The Effect of Child Weight on Academic Performance: Evidence using Genetic Markers

von Hinke Kessler, Scholder, S
This paper examines the relationship between children’s weight and academic outcomes using genetic markers as instruments to account for the possible endogeneity of body size. We use medically assessed measures of body size which are more appropriate than the generally used BMI measures. OLS results indicate that leaner children perform better in school tests compared to their heavier counterparts, but the IV results, using genetic markers as instruments, show no evidence that fat mass affects academic outcomes. We compare these IV results to those using the instruments generally adopted in this literature. We show that the results are sensitive to the instrument set and argue that several of the commonly used instruments do not meet the exclusion restrictions required of a valid instrument.

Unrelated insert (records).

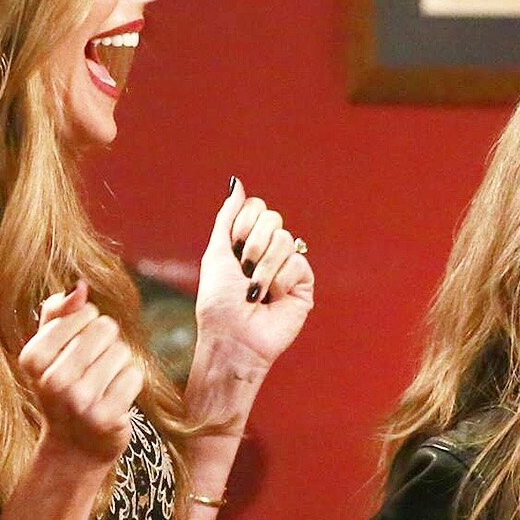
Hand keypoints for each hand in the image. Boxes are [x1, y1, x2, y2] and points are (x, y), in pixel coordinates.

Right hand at [18, 282, 144, 464]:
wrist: (74, 444)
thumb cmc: (64, 386)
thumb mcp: (49, 349)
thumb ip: (58, 312)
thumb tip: (79, 286)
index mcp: (32, 358)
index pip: (83, 312)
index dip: (89, 323)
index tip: (78, 344)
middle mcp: (52, 380)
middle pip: (105, 329)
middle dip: (107, 342)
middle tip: (92, 367)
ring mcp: (79, 401)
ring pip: (123, 352)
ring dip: (119, 364)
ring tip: (102, 383)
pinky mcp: (106, 417)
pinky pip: (134, 376)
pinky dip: (130, 383)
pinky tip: (114, 397)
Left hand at [195, 178, 314, 373]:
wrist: (232, 336)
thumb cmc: (219, 303)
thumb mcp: (216, 253)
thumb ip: (227, 217)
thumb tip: (236, 182)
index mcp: (247, 241)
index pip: (257, 208)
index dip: (243, 224)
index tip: (232, 249)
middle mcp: (269, 251)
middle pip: (273, 218)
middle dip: (252, 245)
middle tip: (244, 270)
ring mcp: (288, 266)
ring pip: (285, 239)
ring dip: (263, 268)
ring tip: (255, 291)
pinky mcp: (304, 283)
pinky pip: (298, 262)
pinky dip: (279, 281)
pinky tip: (272, 298)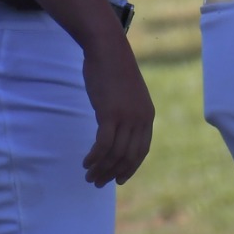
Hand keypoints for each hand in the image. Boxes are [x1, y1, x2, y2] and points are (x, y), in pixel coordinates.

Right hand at [81, 31, 154, 185]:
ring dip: (101, 168)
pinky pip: (103, 144)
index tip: (118, 179)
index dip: (130, 168)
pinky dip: (95, 157)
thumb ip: (127, 114)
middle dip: (112, 173)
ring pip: (115, 153)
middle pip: (128, 156)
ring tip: (89, 176)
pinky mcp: (110, 114)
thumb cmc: (114, 72)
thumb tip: (118, 130)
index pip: (142, 151)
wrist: (109, 51)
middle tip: (97, 182)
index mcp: (147, 116)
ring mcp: (127, 117)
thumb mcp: (128, 96)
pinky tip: (86, 162)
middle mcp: (140, 119)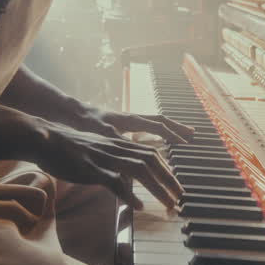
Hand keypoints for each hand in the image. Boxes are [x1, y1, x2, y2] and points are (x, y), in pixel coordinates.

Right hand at [29, 119, 184, 211]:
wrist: (44, 138)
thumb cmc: (67, 147)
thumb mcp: (95, 151)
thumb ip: (111, 162)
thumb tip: (122, 179)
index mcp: (117, 143)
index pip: (149, 152)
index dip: (166, 167)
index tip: (176, 183)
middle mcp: (115, 147)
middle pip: (151, 159)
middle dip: (169, 178)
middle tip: (181, 196)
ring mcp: (104, 156)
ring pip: (139, 169)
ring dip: (157, 187)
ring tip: (168, 202)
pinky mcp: (90, 167)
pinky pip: (114, 180)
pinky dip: (128, 193)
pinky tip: (138, 205)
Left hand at [67, 106, 195, 145]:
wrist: (72, 112)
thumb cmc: (85, 123)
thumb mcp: (101, 135)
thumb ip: (118, 144)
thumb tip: (134, 153)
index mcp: (130, 120)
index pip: (158, 125)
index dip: (172, 134)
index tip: (185, 142)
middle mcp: (132, 117)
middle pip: (161, 120)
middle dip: (177, 127)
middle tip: (192, 135)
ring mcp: (128, 119)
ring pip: (155, 122)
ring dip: (170, 128)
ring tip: (183, 136)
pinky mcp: (123, 124)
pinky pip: (147, 126)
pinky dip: (158, 131)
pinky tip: (159, 140)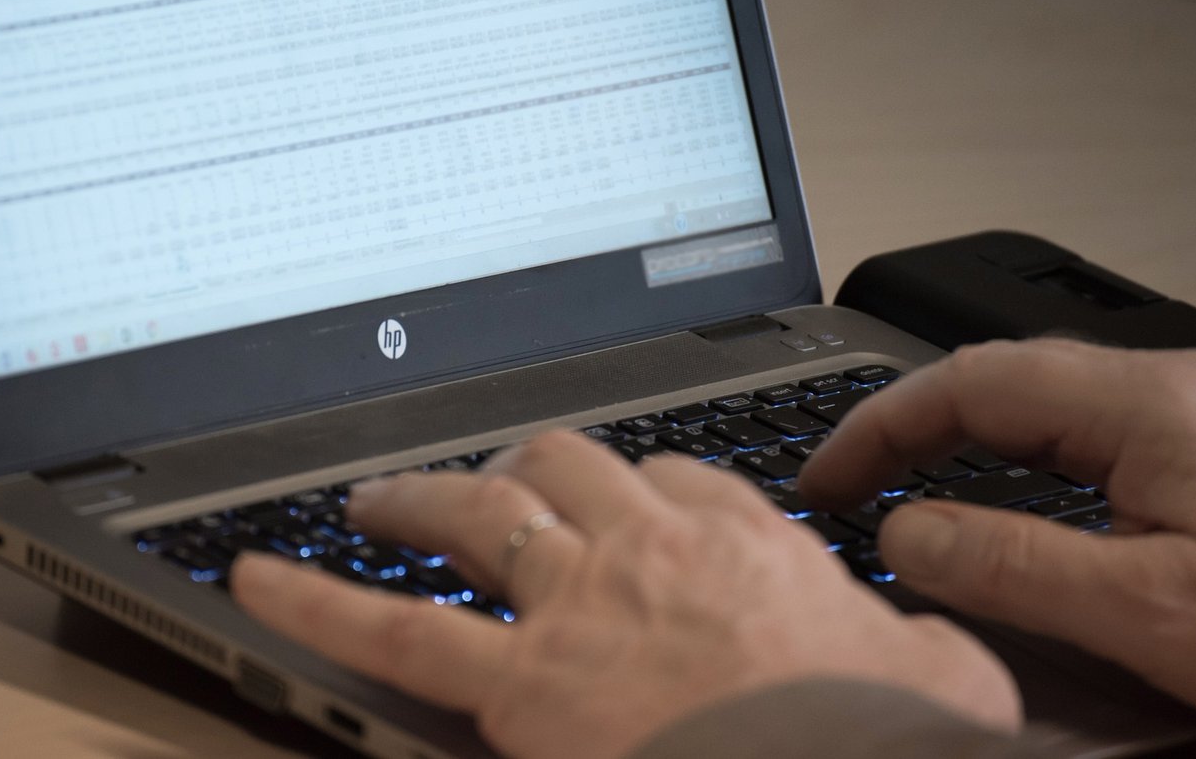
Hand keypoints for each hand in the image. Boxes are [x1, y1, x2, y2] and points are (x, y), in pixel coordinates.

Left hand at [232, 429, 1019, 758]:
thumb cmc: (888, 737)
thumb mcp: (941, 674)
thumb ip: (916, 638)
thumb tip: (925, 645)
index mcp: (747, 541)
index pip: (676, 478)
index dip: (638, 487)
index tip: (624, 504)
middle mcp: (652, 549)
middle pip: (566, 464)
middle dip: (519, 463)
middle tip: (486, 481)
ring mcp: (579, 605)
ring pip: (479, 513)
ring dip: (419, 498)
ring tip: (374, 497)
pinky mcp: (522, 683)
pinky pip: (395, 630)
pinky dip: (314, 604)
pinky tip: (253, 580)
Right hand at [801, 339, 1195, 729]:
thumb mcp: (1151, 612)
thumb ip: (1013, 565)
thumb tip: (904, 532)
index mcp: (1144, 404)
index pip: (967, 384)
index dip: (878, 428)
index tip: (827, 481)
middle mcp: (1161, 387)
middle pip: (990, 373)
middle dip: (901, 423)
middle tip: (841, 483)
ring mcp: (1182, 409)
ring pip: (1028, 393)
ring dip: (948, 431)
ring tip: (889, 481)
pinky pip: (1070, 422)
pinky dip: (1001, 449)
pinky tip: (984, 486)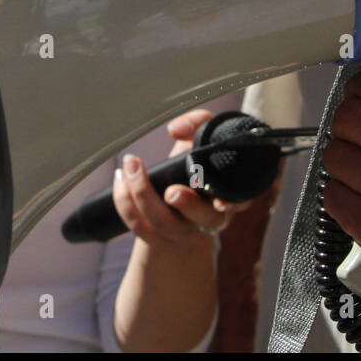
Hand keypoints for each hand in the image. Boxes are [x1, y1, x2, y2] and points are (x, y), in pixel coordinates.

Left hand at [111, 109, 253, 250]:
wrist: (181, 210)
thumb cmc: (195, 168)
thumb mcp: (200, 142)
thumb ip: (198, 124)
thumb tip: (176, 128)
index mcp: (227, 195)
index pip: (240, 202)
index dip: (233, 204)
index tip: (220, 202)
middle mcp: (209, 218)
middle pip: (203, 219)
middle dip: (188, 205)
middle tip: (172, 192)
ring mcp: (184, 232)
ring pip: (165, 225)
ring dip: (144, 196)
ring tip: (130, 168)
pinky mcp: (157, 237)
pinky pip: (138, 225)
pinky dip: (125, 201)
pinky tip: (120, 179)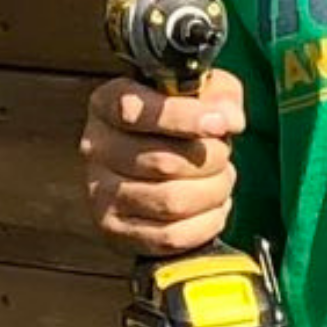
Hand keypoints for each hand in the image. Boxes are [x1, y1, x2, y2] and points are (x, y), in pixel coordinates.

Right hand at [79, 67, 246, 256]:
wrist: (163, 156)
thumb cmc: (183, 118)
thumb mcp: (203, 90)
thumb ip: (219, 95)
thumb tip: (229, 120)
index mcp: (107, 104)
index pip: (136, 112)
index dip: (183, 118)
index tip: (219, 124)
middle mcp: (96, 148)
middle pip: (163, 162)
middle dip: (211, 159)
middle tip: (224, 153)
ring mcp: (100, 193)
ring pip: (171, 202)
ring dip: (213, 191)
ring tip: (221, 178)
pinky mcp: (115, 230)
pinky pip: (171, 236)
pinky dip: (206, 222)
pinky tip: (213, 205)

http://d.repec.org/n?u=RePEc:yor:hectdg:09/25&r=edu

Sunday, May 10, 2009

Movie Attendance and Violent Crime

A QJE paper by Stefano Della Vigna puts forward the provocative result that (after controlling for temporal effects) the release of violent films actually reduces assaults. The reason for this is that although the films do stimulate aggression, they also keep aggressive people off the street and not only keep them off the street but do so at a time when they would quite likely be drinking and getting into trouble otherwise. Bear in mind that many of these films are disproportionately viewed by young men and that many of them have several million tickets sold for times that would be associated otherwise with drinking then the results become a lot more intuitive.

While this paper cannot say anything about the long-run effects of exposure to violent images, it is certainly a very interesting result and methodology and the idea has many potential applications.